A SERS-active substrate based on nanosphere lithography-derived Ag particles, which has adjustable surface plasmon resonance properties, has been demonstrated (Hynes, C. L.; Van Duyne, R. P. J. Phys. Chem. B 2003, 107, 7426; Jensen, T. R.; Schatz, G. C.; Van Duyne, R. P. J. Phys. Chem. B 1999, 103, 2394). Xu et al. provided a theoretical study in 2000 that the effective Raman cross section of a molecule placed between two metal nanoparticles could be enhanced by more than 12 orders of magnitude (Xu, H.; Aizpurua, J.; Käll, M.; Apell, P. Phys. Rev. E 2000, 62, 4318). The field enhancement for SERS from metal nanoparticle arrays has also been theoretically investigated. Specifically, it was proposed that very localized plasmon modes, created by strong electromagnetic coupling between two adjacent metallic objects, dominate the surface enhanced Raman scattering response in an array of nanostructures (García-Vidal, F. J.; Pendry, J. B. Phys. Rev. Lett. 1996, 77, 1163). The interparticle coupling-induced enhancement contributes to the broadening in the width of the plasmon resonance peak, which better encompasses both the excitation wavelength and Raman peak. From the calculations of the average enhancement factor over the surfaces of an array of infinite-long Ag nanorods with semicircular cross-section, it has been shown that significant near-field interaction between adjacent nanorods takes place when the gap between the nanorods reached half (½) of their diameters.

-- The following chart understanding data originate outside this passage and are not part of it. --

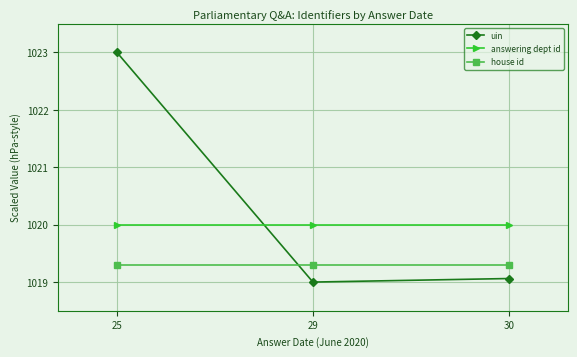

Reading left to right, list all the values displayed in this chart.

uin: 1023.0	1019.0	1019.1
answering dept id: 1020.0	1020.0	1020.0
house id: 1019.3	1019.3	1019.3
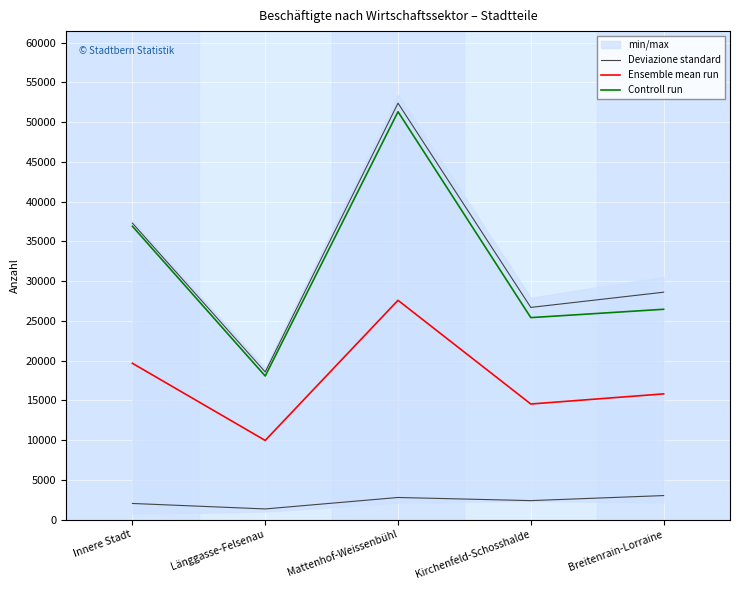

True or false: Deviazione standard and Controll run intersect in this chart.

False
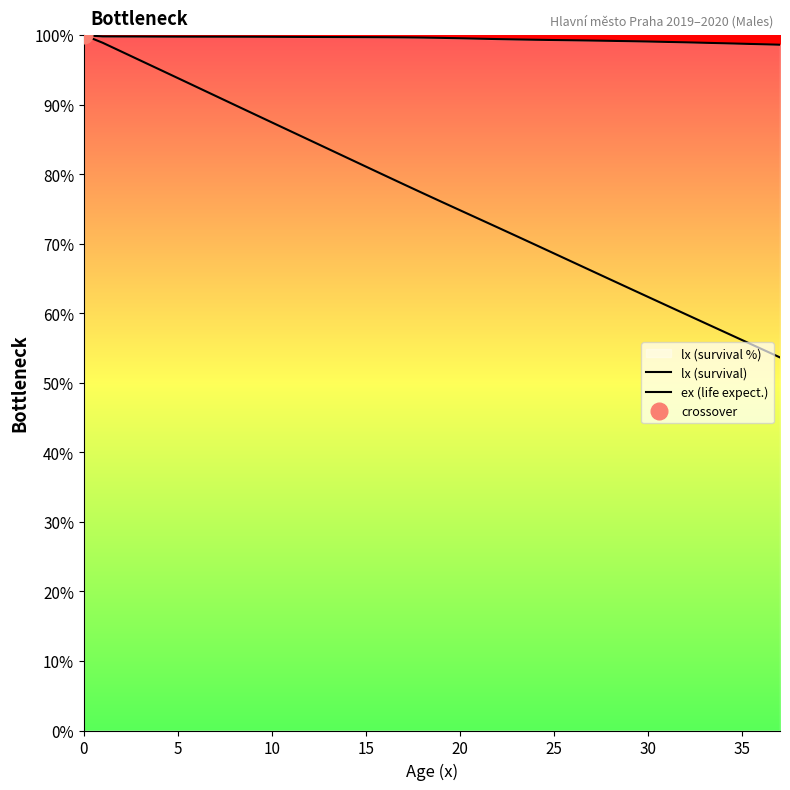

What is the total value across all series at 9?

188.5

The dependence of the enhancement factor on the gap between the adjacent nanoparticles on a SERS-active substrate has also been studied. For example, Gunnarsson et al. reported SER scattering on ordered Ag-nanoparticle arrays with interparticle gap above 75 nm (Gunnarsson, L; Bjerneld, E. J.; Xu, H.; Petronis, S. Kasemo, B.; Käll, M. Appl. Phys. Lett. 2001, 78, 802). Lu et al. provided the study on the temperature-controlled variation of interparticle gaps among Ag-nanoparticles embedded in a polymer membrane (Lu, Y.; Liu, G. L.; Lee, L. P. Nano Lett. 2005, 5, 5). Performance of SERS on self-organized Au-nanoparticle arrays with narrow interpaticle gap was investigated, and so was SERS from nanowire arrays in aluminum matrix with interparticle gaps of ˜110 nm. (Wei, A.; Kim, B.; Sadtler, B.; Tripp, S. L. Chem. Phys. Chem. 2001, 2, 743; Sauer, G.; Brehm, G.; Schneider, S.; Graener, H.; Seifert, G.; Nielsch, K.; Choi, J.; Göring, P.; Gösele, U.; Miclea, P.; Wehrspohn, R. B. J. Appl. Phys. 2005, 97, 024308).
As shown by the theoretical and experimental studies above, the precise control of the gaps between the nanostructures on a SERS-active substrate to be in the sub-50 nm range is difficult with the pre-existing nanofabrication methods. It is thus the intent of this invention to control the inter-nanopit gaps to be around or below 50 nm, as that is the key to the fabrication of SERS substrates with uniformly high enhancement factor.